[[ RECORDED DATA open ]]
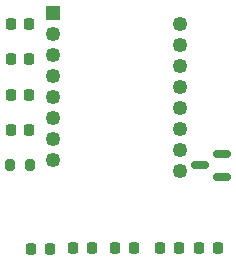
<source format=gbr>
%TF.GenerationSoftware,KiCad,Pcbnew,9.0.4*%
%TF.CreationDate,2025-09-11T01:00:25+02:00*%
%TF.ProjectId,pmw3610_xxs,706d7733-3631-4305-9f78-78732e6b6963,rev?*%
%TF.SameCoordinates,Original*%
%TF.FileFunction,Soldermask,Bot*%
%TF.FilePolarity,Negative*%
%FSLAX46Y46*%
G04 Gerber Fmt 4.6, Leading zero omitted, Abs format (unit mm)*
G04 Created by KiCad (PCBNEW 9.0.4) date 2025-09-11 01:00:25*
%MOMM*%
%LPD*%
G01*
G04 APERTURE LIST*
G04 Aperture macros list*
%AMRoundRect*
0 Rectangle with rounded corners*
0 $1 Rounding radius*
0 $2 $3 $4 $5 $6 $7 $8 $9 X,Y pos of 4 corners*
0 Add a 4 corners polygon primitive as box body*
4,1,4,$2,$3,$4,$5,$6,$7,$8,$9,$2,$3,0*
0 Add four circle primitives for the rounded corners*
1,1,$1+$1,$2,$3*
1,1,$1+$1,$4,$5*
1,1,$1+$1,$6,$7*
1,1,$1+$1,$8,$9*
0 Add four rect primitives between the rounded corners*
20,1,$1+$1,$2,$3,$4,$5,0*
20,1,$1+$1,$4,$5,$6,$7,0*
20,1,$1+$1,$6,$7,$8,$9,0*
20,1,$1+$1,$8,$9,$2,$3,0*%
G04 Aperture macros list end*
%ADD10RoundRect,0.187500X-0.437500X0.437500X-0.437500X-0.437500X0.437500X-0.437500X0.437500X0.437500X0*%
%ADD11O,1.250000X1.250000*%
%ADD12RoundRect,0.225000X0.225000X0.250000X-0.225000X0.250000X-0.225000X-0.250000X0.225000X-0.250000X0*%
%ADD13RoundRect,0.150000X0.587500X0.150000X-0.587500X0.150000X-0.587500X-0.150000X0.587500X-0.150000X0*%
%ADD14RoundRect,0.200000X0.200000X0.275000X-0.200000X0.275000X-0.200000X-0.275000X0.200000X-0.275000X0*%
G04 APERTURE END LIST*
D10*
%TO.C,U2*%
X130650000Y-81100000D03*
D11*
X130650000Y-82880000D03*
X130650000Y-84660000D03*
X130650000Y-86440000D03*
X130650000Y-88220000D03*
X130650000Y-90000000D03*
X130650000Y-91780000D03*
X130650000Y-93560000D03*
X141350000Y-94450000D03*
X141350000Y-92670000D03*
X141350000Y-90890000D03*
X141350000Y-89110000D03*
X141350000Y-87330000D03*
X141350000Y-85550000D03*
X141350000Y-83770000D03*
X141350000Y-81990000D03*
%TD*%
D12*
%TO.C,C2*%
X141237000Y-101000000D03*
X139687000Y-101000000D03*
%TD*%
%TO.C,C7*%
X128600000Y-85000000D03*
X127050000Y-85000000D03*
%TD*%
%TO.C,C5*%
X130315000Y-101092000D03*
X128765000Y-101092000D03*
%TD*%
%TO.C,C1*%
X144552000Y-101000000D03*
X143002000Y-101000000D03*
%TD*%
%TO.C,C9*%
X128600000Y-91000000D03*
X127050000Y-91000000D03*
%TD*%
D13*
%TO.C,U1*%
X144937500Y-93050000D03*
X144937500Y-94950000D03*
X143062500Y-94000000D03*
%TD*%
D12*
%TO.C,C8*%
X128600000Y-88000000D03*
X127050000Y-88000000D03*
%TD*%
%TO.C,C6*%
X128600000Y-82000000D03*
X127050000Y-82000000D03*
%TD*%
%TO.C,C4*%
X133871000Y-101000000D03*
X132321000Y-101000000D03*
%TD*%
%TO.C,C3*%
X137440000Y-101000000D03*
X135890000Y-101000000D03*
%TD*%
D14*
%TO.C,R1*%
X128650000Y-94000000D03*
X127000000Y-94000000D03*
%TD*%
M02*

</source>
[[ RECORDED DATA closed ]]
* **TO-DO ITEM**: Find the string "KiCad" in the data. Report each line it appears in.

* **WRITTEN SOLUTION**:
%TF.GenerationSoftware,KiCad,Pcbnew,9.0.4*%
G04 Created by KiCad (PCBNEW 9.0.4) date 2025-09-11 01:00:25*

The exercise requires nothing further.